There are two parts of this investigation. Click here to see the story on the possible confession.
“It just solidifies what I had already suspected,” said Kara’s mom, Rhonda Beckford. “Which is they're not doing their job. They're not trying to find Kara.”
New Clues
In addition to a reported confession, the NBC Action News investigation identified a box of Kara’s possessions turned in to police two years after her disappearance, a report that Belton police did not return calls about suspicious behavior the day after she vanished, an official report that puts Kara’s initial disappearance two days earlier than previously reported, and other evidence never made public until now.
“This amount of compelling information coming out in a news investigation rather than a police investigation is very troubling,” said Retired FBI Agent Michael Tabman after he reviewed what NBC Action News Investigators uncovered.
Kara Kopetsky vanished shortly after surveillance cameras captured her walking out of Belton High School about 10:00 a.m on Friday, May 4, 2007.
She was only 17.
When did Kara really disappear: May 2, 2007 or May 4, 2007?
Kara’s mother was shocked to learn that Belton Police records put her daughter’s initial disappearance on May 2, 2007—two days earlier than she was publically reported missing.
According to the Belton police report obtained by the Investigators, when Rhonda was contacted on May 4, 2007 regarding the disappearance of her daughter, she told detectives that Kara “has, in fact, been missing since May 2, 2007” and that she believed Kara “is with the suspect willingly and is not being held against her will.”

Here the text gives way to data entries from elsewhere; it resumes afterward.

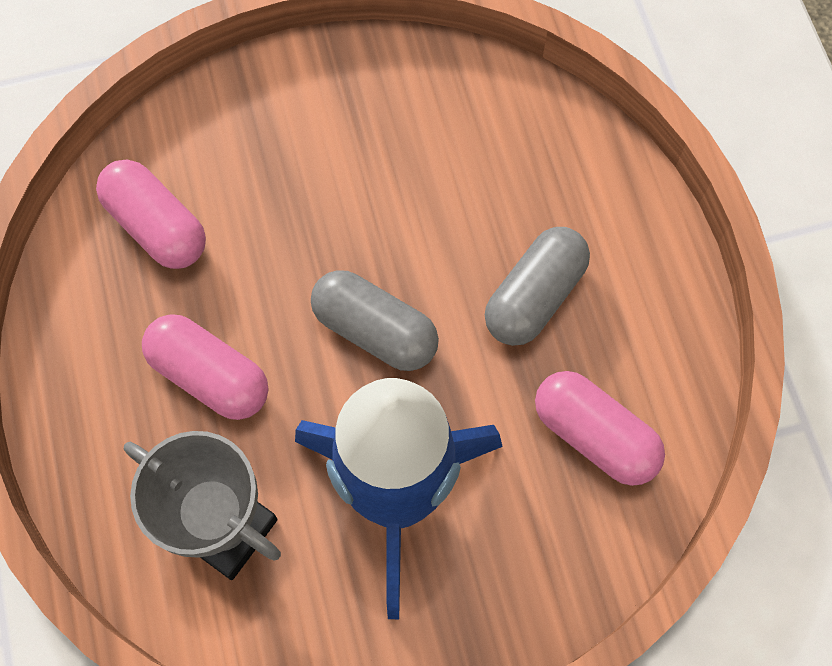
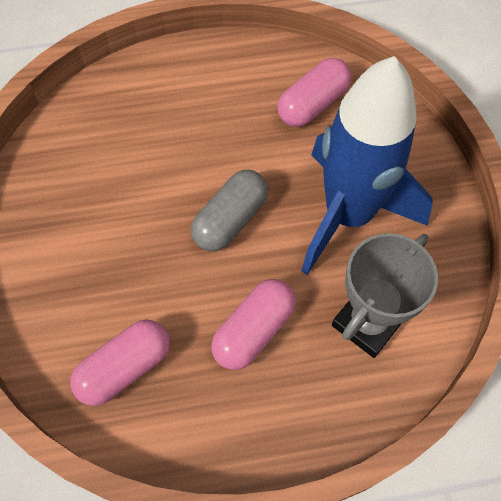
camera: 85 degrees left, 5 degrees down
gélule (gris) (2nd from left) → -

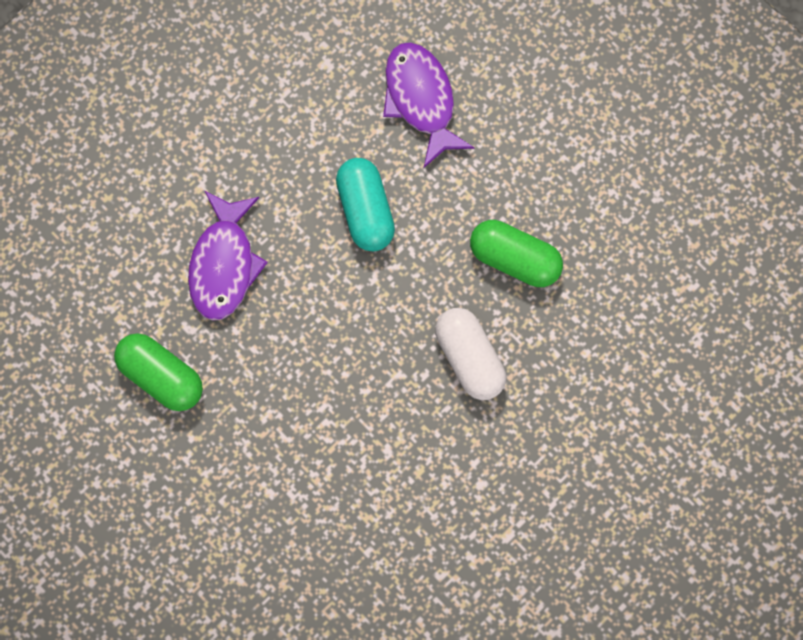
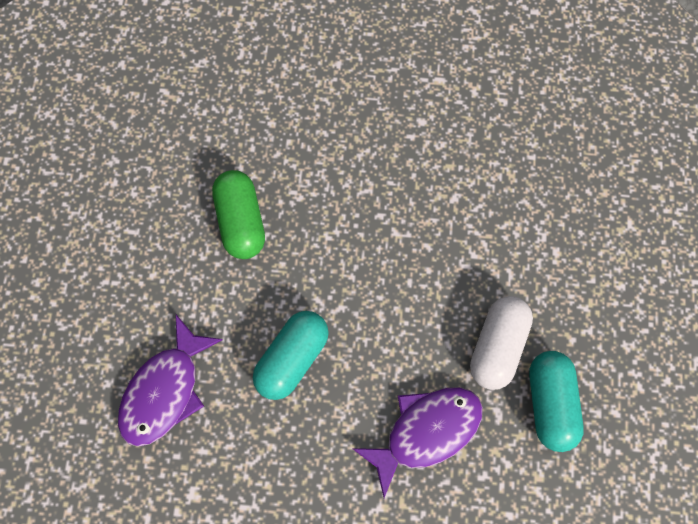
camera: 130 degrees left, 5 degrees down
gélule (blanc), moved
gélule (vert) (1st from left) → gélule (turquoise) (2nd from left)

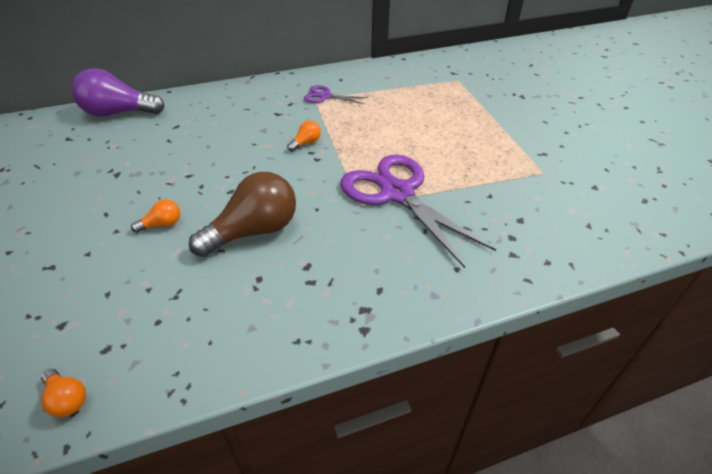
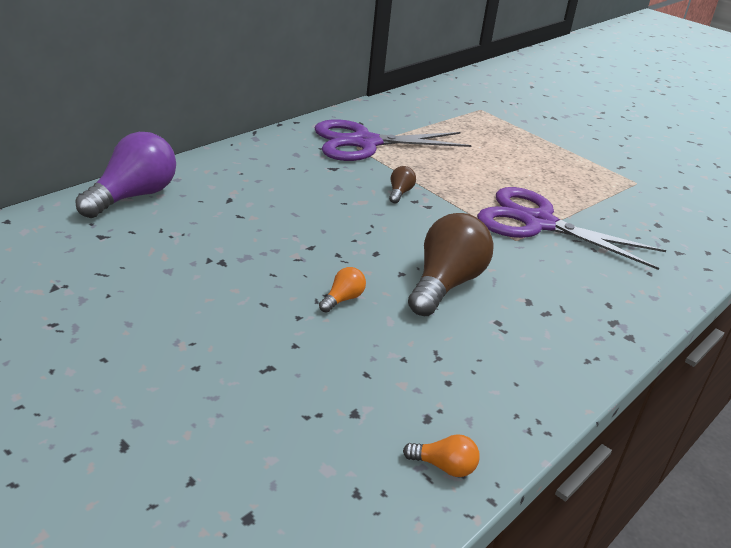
camera: 30 degrees left, 10 degrees down
ampoule (orange) (3rd from left) → ampoule (marron) (1st from left)
ampoule (violet), 150 degrees clockwise
ciseaux (violet) (1st from left), x2.06

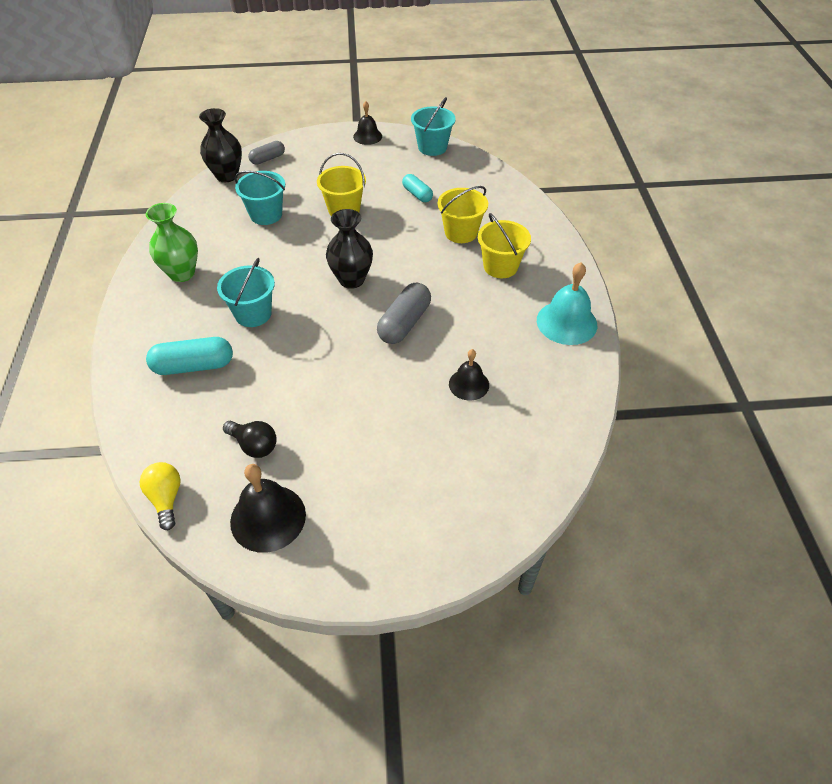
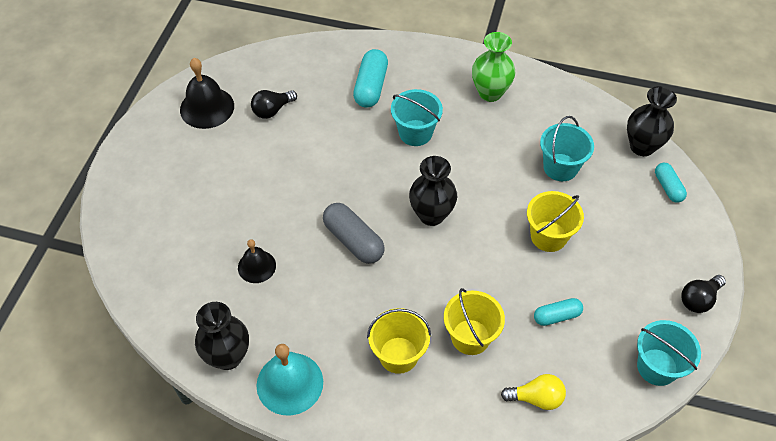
camera: 110 degrees right, 5 degrees up
- → vase (noir) (1st from left)
ampoule (jaune), moved
cloche (noir) (2nd from left) → ampoule (noir) (2nd from left)
gélule (gris) (1st from left) → gélule (turquoise) (3rd from left)

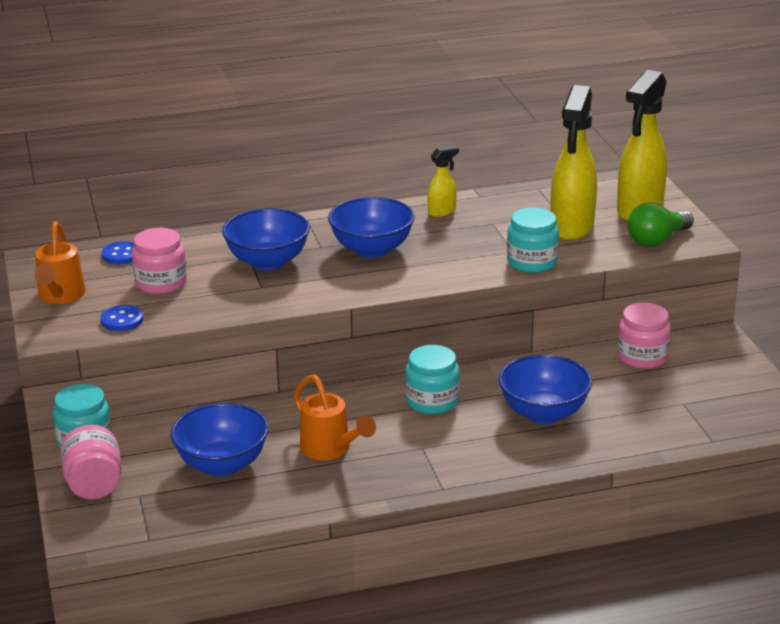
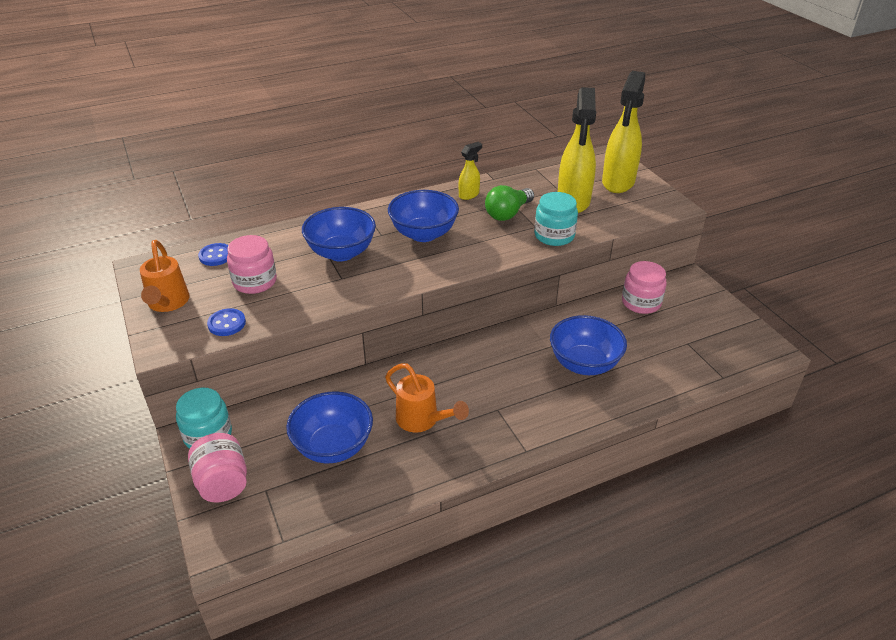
camera: 10 degrees left, 10 degrees up
bocal (turquoise) (2nd from left) → -
ampoule (vert), moved

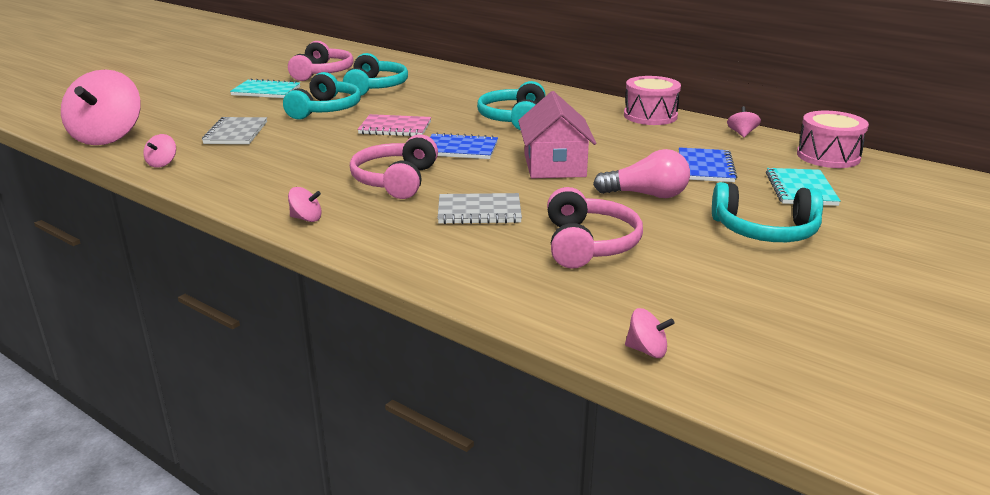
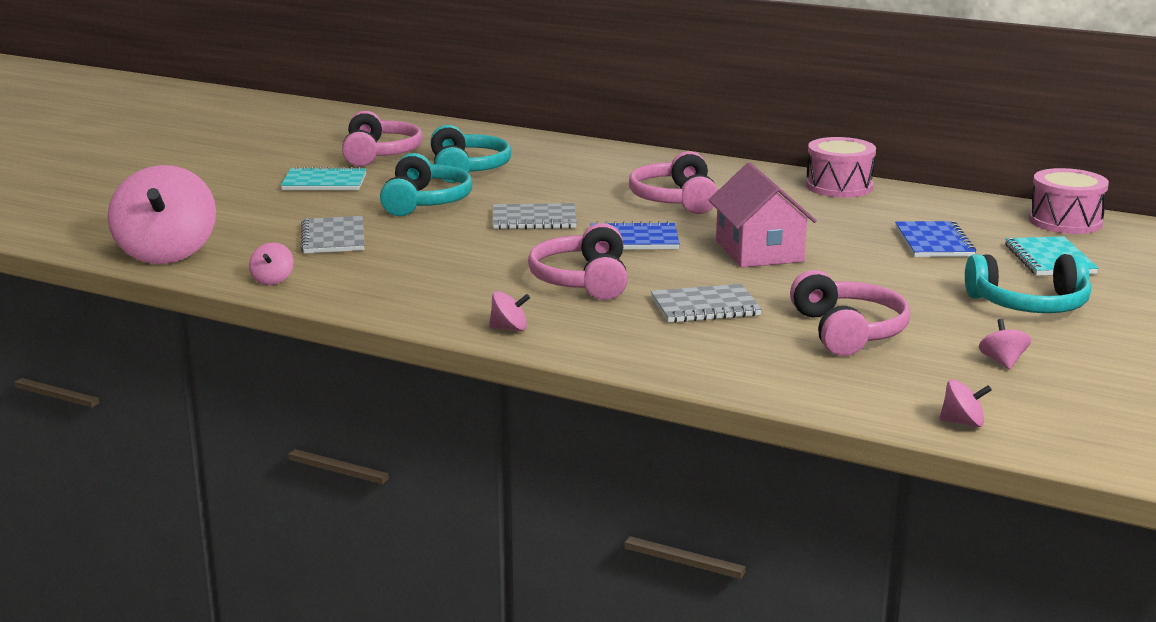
camera: 10 degrees left, 5 degrees down
ampoule (rose) → -
toupie (rose) (5th from left), moved
carnet (rose) → carnet (gris) (2nd from left)
casque audio (turquoise) (3rd from left) → casque audio (rose) (3rd from left)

However Rhonda said the documentation is erroneous. “It essentially says I thought my daughter was a runaway, when I did not think that,” Beckford said. “I felt that her life was in danger, or I would not have called the police and reported her missing.”
“I just don't know what Belton thinks that they're doing,” Rhonda said. “It's all lies and this is the first time we've seen the report. Why are we just now seeing this?”
Belton Police Chief James Person declined our requests for an interview, but issued a statement standing by the report.
“There is no discrepancy in our police reports,” Person wrote. “They are dated and time stamped, and have not changed since the original report was written 4 1/2 years ago.”
The Belton report also said police contacted the family by phone, but the family said that never happened.
Rhonda emphasized that the family saw Kara the morning of May 4, 2007 and would have had no reason to say she’d already been missing for two days.